Cela intégrerait aussi l’apprentissage de la vie sociale : " Développer le bien-être à l’école afin de favoriser les compétences sociales, toutes les activités suscitant la coopération et l’entraide entre les élèves, de même que celles favorisant le sentiment d’appartenance à une communauté éducative, en y associant élèves, professionnels de l’école et parents." On peut y adjoindre la nécessité d’amener les élèves à prendre des responsabilités et cela dès la maternelle. C’est aussi à tous les niveaux une occasion d’apprendre des autres.

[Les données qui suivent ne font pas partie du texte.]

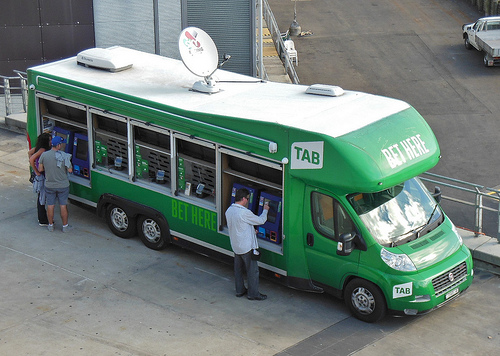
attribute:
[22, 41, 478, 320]
truck — green, white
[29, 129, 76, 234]
people — together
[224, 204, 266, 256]
shirt — white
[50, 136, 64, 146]
hat — blue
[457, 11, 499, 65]
truck — white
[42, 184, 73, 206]
shorts — blue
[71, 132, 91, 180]
machine — blue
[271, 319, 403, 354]
line — grey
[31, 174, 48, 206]
shirt — blue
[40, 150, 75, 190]
shirt — green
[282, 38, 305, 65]
chairs — white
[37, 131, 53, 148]
hair — brown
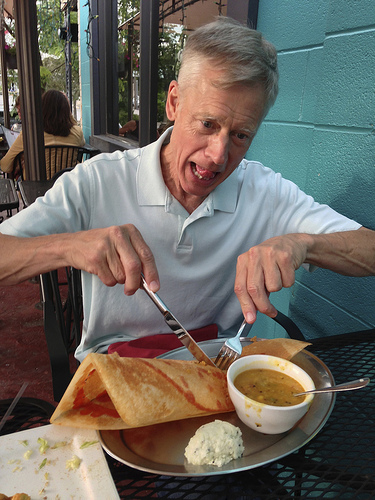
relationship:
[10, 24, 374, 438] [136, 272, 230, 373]
man holding knife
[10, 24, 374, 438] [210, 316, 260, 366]
man holding fork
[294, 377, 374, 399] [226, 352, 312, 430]
silverware in cup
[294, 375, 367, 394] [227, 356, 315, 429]
utensil in bowl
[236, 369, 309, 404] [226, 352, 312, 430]
soup inside cup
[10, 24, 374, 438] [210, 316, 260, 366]
person has fork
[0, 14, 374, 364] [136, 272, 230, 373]
man has knife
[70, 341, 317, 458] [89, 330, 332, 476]
food on plate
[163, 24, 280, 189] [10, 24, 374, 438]
head of a man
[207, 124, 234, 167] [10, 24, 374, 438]
nose of a man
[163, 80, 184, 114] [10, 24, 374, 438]
ear of a man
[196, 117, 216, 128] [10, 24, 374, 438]
eye of a man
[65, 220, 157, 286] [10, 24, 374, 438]
hand of a man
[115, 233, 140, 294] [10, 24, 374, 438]
finger of a man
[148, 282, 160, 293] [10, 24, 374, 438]
nail of a man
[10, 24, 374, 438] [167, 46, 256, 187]
man making a face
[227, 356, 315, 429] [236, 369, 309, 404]
bowl of soup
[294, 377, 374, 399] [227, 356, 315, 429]
spoon in bowl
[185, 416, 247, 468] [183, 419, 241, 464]
lump of potato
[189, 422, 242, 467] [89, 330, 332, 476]
salad on a platter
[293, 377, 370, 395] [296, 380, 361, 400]
handle of a spoon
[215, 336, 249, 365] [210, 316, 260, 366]
bottom of a fork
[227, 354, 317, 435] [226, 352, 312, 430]
bowl of soup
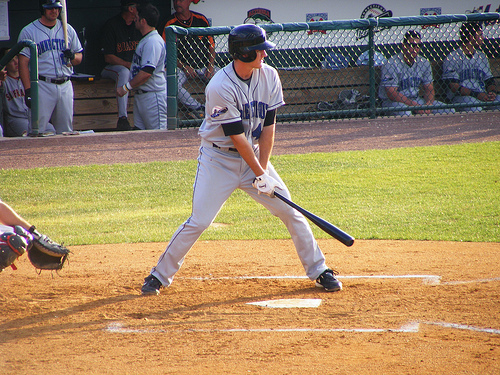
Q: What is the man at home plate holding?
A: A bat.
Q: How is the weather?
A: Sunny.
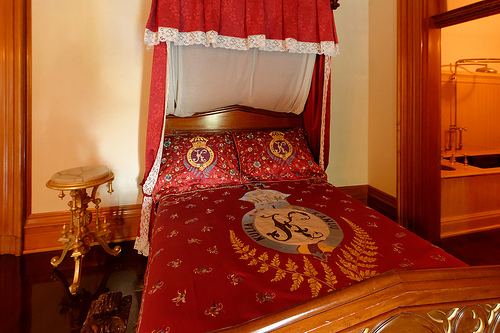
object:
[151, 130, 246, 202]
pillow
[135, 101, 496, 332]
bed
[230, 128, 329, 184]
pillow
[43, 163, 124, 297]
table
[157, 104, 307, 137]
headboard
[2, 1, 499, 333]
bedroom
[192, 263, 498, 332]
footboard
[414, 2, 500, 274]
doorway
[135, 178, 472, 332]
blanket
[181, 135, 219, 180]
design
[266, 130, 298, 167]
design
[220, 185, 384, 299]
design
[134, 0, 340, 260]
curtain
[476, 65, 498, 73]
shower head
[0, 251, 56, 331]
floor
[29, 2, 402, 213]
wall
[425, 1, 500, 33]
beam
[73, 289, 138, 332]
object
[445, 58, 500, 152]
fixture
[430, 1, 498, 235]
bathroom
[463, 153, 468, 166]
fixture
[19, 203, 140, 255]
baseboard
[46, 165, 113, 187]
top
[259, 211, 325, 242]
k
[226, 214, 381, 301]
wreath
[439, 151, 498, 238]
bathtub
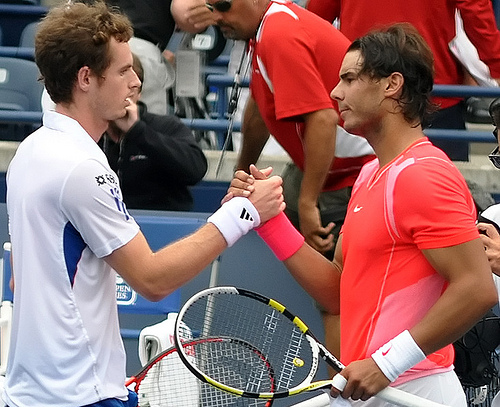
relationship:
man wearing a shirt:
[219, 22, 499, 406] [337, 136, 481, 387]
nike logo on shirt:
[353, 204, 363, 212] [337, 136, 481, 387]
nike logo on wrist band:
[381, 343, 391, 356] [371, 328, 426, 383]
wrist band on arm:
[207, 196, 260, 248] [60, 158, 286, 300]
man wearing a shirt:
[4, 0, 286, 406] [4, 109, 141, 406]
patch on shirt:
[64, 221, 88, 291] [4, 109, 141, 406]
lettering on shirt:
[94, 174, 118, 187] [4, 109, 141, 406]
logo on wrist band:
[239, 207, 255, 222] [207, 196, 260, 248]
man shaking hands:
[4, 0, 291, 406] [219, 163, 285, 229]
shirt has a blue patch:
[4, 109, 141, 406] [64, 221, 88, 291]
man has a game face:
[219, 22, 499, 406] [330, 48, 387, 135]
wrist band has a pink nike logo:
[371, 328, 426, 383] [381, 343, 391, 356]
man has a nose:
[219, 22, 499, 406] [330, 80, 347, 100]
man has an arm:
[219, 22, 499, 406] [328, 164, 499, 401]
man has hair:
[4, 0, 286, 406] [34, 0, 133, 109]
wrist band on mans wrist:
[207, 196, 260, 248] [205, 195, 260, 248]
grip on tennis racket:
[372, 384, 450, 406] [174, 285, 451, 406]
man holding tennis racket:
[219, 22, 499, 406] [174, 285, 451, 406]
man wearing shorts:
[4, 0, 286, 406] [81, 388, 137, 405]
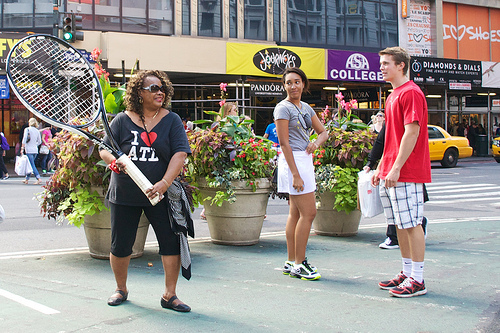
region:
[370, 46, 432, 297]
Man wearing red shirt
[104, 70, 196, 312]
Woman carrying huge racket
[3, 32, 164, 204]
Racket is huge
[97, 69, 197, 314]
Woman wearing I heart ATL shirt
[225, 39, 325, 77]
Journeys banner is yellow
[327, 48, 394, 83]
ASA College banner is purple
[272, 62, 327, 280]
Woman wearing white skirt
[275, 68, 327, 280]
Woman in white skirt looking at woman holding racket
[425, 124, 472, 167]
Cab is yellow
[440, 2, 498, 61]
I heart SHOES banner is orange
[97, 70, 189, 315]
Woman holding huge tennis racket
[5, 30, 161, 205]
Huge tennis racket held by woman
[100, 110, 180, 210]
I heart ATL black shirt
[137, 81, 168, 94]
Sunglasses on woman holding huge tennis racket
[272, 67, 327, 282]
Young lady observing woman that has huge tennis racket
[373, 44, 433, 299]
Young man sees woman with huge tennis racket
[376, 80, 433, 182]
Red shirt worn by young man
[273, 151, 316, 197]
White skirt on young woman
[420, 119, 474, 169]
Yellow taxicab in background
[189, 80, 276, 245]
Large pot of flowers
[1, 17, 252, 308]
woman holding large tennis racket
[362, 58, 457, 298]
man in red shirt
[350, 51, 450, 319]
man in plaid shorts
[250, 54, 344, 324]
woman in white skirt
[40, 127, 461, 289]
three large flower pots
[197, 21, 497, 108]
three signs on buildings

Des propositions qui prennent à rebrousse poil la pulsion identitaire
Le rapport d’A Florin et de RF Gauthier invite à repenser l’école non pas en faisant disparaitre les disciplines mais en les mettant au service d’une culture commune et de la réussite des élèves de ce siècle. C’est une très grande ambition. Pas seulement parce qu’elle exige un effort d’ouverture culturelle au moment où le pays semble au contraire se rapetisser dans l’identitaire. Mais aussi parce qu’elle implique une autre organisation de l’Ecole, plus communautaire, plus décentralisée, alors que la France n’a jamais réussi à amorcer une véritable décentralisation de son Ecole. Disons le : il faut du courage pour tenir ce discours dans la France de 2016.
François Jarraud

Le rapport (72 pages)

Extrait de cafepedagogique.net du 08.09.14 RF Gauthier : Ce que l’école devrait enseigner

Extrait de cafepedagogique.net du 30.06.16 : Nouveaux savoirs, vieilles disciplines : Quel aggiornamento ?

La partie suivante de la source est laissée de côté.